I learned of this extra-level of punishment through first-hand experience. In 2003, when I was 20, I committed a robbery. It was a horrible decision that ultimately landed me in the New York state prison system for six and a half years. During my incarceration, as many people do, I underwent a transformation. After I got out, I became an HIV/AIDS counselor, started a family, and earned a college degree. I was two weeks away from getting a Master’s in Social Work when immigration agents showed up at my house one morning in May 2014 and, with my wife and two young daughters looking on, hauled me off into immigration detention.
 
To be snatched away from my family; to hear my wife cry and my daughters ask when I was coming home; to see everything we had worked hard for since my release fall apart before our eyes, and me being powerless to do anything about it; to be perpetually punished for one frame in the movie called my life despite all I had done since my release — this was hardest struggle I’ve ever undergone; harder than my six years in state prison.
 
My mother brought me to the U.S. from Guyana when I was six years old. I was a lawful permanent resident with a green card, but I was shocked to find out that I was subject to mandatory detention and deportation based solely on my criminal conviction.
 
It wasn’t always like this. Before 1996, an immigrant with a criminal conviction could still be deported, but that person generally had the right to a fair day in immigration court, before a judge with the discretion to weigh all the individual circumstances of a case — how long they’d been in the U.S., whether they had family here, how long ago the offense occurred — and rule against deportation if appropriate. But harsh immigration laws passed that year severely curtailed judicial discretion.
 
It took the extraordinary efforts of my community, led by the nonprofit Immigrant Defense Project and the Fortune Society, among many others, to convince the immigration prosecutor to make an exception and release me. Prosecutors rarely use their discretion in cases like mine, so I was very fortunate.
 
On December 31, 2014, I was one of only two people to receive a pardon from New York Gov. Andrew Cuomo. In granting pardons, the governor has recognized and acknowledged that people are more than just their criminal records.
 
Every year in the United States, tens of thousands of immigrants suffer the fate that was almost mine and are snatched from their families based on a past offense. Many of these offenses stem from 90s-era criminal laws that led to the arrest and incarceration of mostly black and brown men. At the same time, a dramatic increase in federal criminal prosecutions of non-citizens for immigration offenses — traditionally considered a civil matter — has further swelled the number of immigrants with convictions.
 
Far from scaling back on immigration prosecutions or mandatory deportation, the federal government is moving in the opposite direction. The U.S. Congress is considering a new mandatory minimum sentence for nonviolent immigration offenses. The Obama administration, and many of the presidential candidates, list immigrants with criminal histories as a top priority for deportation.
 
In justifying these policies, administration officials talk about targeting “felons, not families.” But to frame the issue in these terms is to undermine all of the gains in both perspective and policy that we have made in the criminal justice context, without which my pardon would never have been possible.
 
We’ve learned the costs of overly rigid and punitive policies that brand people as “criminals” for a life-time. Politicians from both parties have rightly called for an end to the discredited “tough on crime” policies of the 1990s. However, equally deserving of the same level of scrutiny, rejection and regret are the harsh immigration laws passed in this same era.

Khalil A. Cumberbatch is a formerly incarcerated advocate for social justice movements in New York City.
********
Written task 1:
Reproduce, word for word, the stretch of the essay on immigration detention from "In justifying these" through "New York City.".
Written task 2:
In the essay on immigration detention, why does the writer say being released was very fortunate?
********
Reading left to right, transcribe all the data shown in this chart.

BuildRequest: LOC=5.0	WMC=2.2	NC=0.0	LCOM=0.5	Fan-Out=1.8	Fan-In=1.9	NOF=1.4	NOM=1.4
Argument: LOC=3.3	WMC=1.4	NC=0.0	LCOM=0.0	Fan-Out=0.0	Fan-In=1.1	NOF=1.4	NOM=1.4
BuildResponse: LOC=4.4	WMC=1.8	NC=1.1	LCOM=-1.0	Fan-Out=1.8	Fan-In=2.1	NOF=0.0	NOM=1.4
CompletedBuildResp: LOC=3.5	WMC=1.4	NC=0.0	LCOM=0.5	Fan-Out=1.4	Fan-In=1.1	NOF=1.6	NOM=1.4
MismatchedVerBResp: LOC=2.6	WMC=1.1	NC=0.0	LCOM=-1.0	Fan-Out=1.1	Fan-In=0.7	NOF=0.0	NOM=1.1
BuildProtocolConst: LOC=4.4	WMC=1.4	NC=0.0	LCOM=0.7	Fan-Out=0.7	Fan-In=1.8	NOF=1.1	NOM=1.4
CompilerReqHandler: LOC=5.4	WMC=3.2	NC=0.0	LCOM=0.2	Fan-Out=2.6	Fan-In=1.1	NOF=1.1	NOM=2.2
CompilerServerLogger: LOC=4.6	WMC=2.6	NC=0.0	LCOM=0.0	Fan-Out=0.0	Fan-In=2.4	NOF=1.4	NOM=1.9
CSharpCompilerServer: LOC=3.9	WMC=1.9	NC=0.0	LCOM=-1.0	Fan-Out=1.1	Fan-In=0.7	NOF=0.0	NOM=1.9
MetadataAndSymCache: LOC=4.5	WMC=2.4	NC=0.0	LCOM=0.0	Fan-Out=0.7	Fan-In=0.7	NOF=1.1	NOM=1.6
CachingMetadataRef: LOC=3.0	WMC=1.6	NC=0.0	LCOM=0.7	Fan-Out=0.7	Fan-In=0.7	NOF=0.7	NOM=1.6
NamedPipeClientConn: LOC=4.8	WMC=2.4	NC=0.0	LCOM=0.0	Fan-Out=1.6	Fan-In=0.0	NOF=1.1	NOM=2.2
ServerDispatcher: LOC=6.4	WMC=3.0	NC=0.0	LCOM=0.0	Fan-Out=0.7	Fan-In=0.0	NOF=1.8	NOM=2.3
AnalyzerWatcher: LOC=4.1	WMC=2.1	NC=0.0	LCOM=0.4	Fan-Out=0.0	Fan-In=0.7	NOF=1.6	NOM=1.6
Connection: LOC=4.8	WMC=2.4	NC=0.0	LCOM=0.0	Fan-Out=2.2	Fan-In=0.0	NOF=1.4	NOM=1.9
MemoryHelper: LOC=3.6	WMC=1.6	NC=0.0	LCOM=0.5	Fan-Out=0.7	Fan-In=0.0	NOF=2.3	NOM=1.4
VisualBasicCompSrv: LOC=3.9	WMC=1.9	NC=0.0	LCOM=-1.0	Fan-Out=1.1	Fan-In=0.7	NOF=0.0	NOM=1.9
********
Written reply 1:
In justifying these policies, administration officials talk about targeting “felons, not families.” But to frame the issue in these terms is to undermine all of the gains in both perspective and policy that we have made in the criminal justice context, without which my pardon would never have been possible.
 
We’ve learned the costs of overly rigid and punitive policies that brand people as “criminals” for a life-time. Politicians from both parties have rightly called for an end to the discredited “tough on crime” policies of the 1990s. However, equally deserving of the same level of scrutiny, rejection and regret are the harsh immigration laws passed in this same era.

Khalil A. Cumberbatch is a formerly incarcerated advocate for social justice movements in New York City.

Written reply 2:
Immigration prosecutors rarely use their discretion in cases like the writer's. Release came only after extraordinary efforts by the writer's community, led by the Immigrant Defense Project and the Fortune Society among many others, persuaded the prosecutor to make an exception.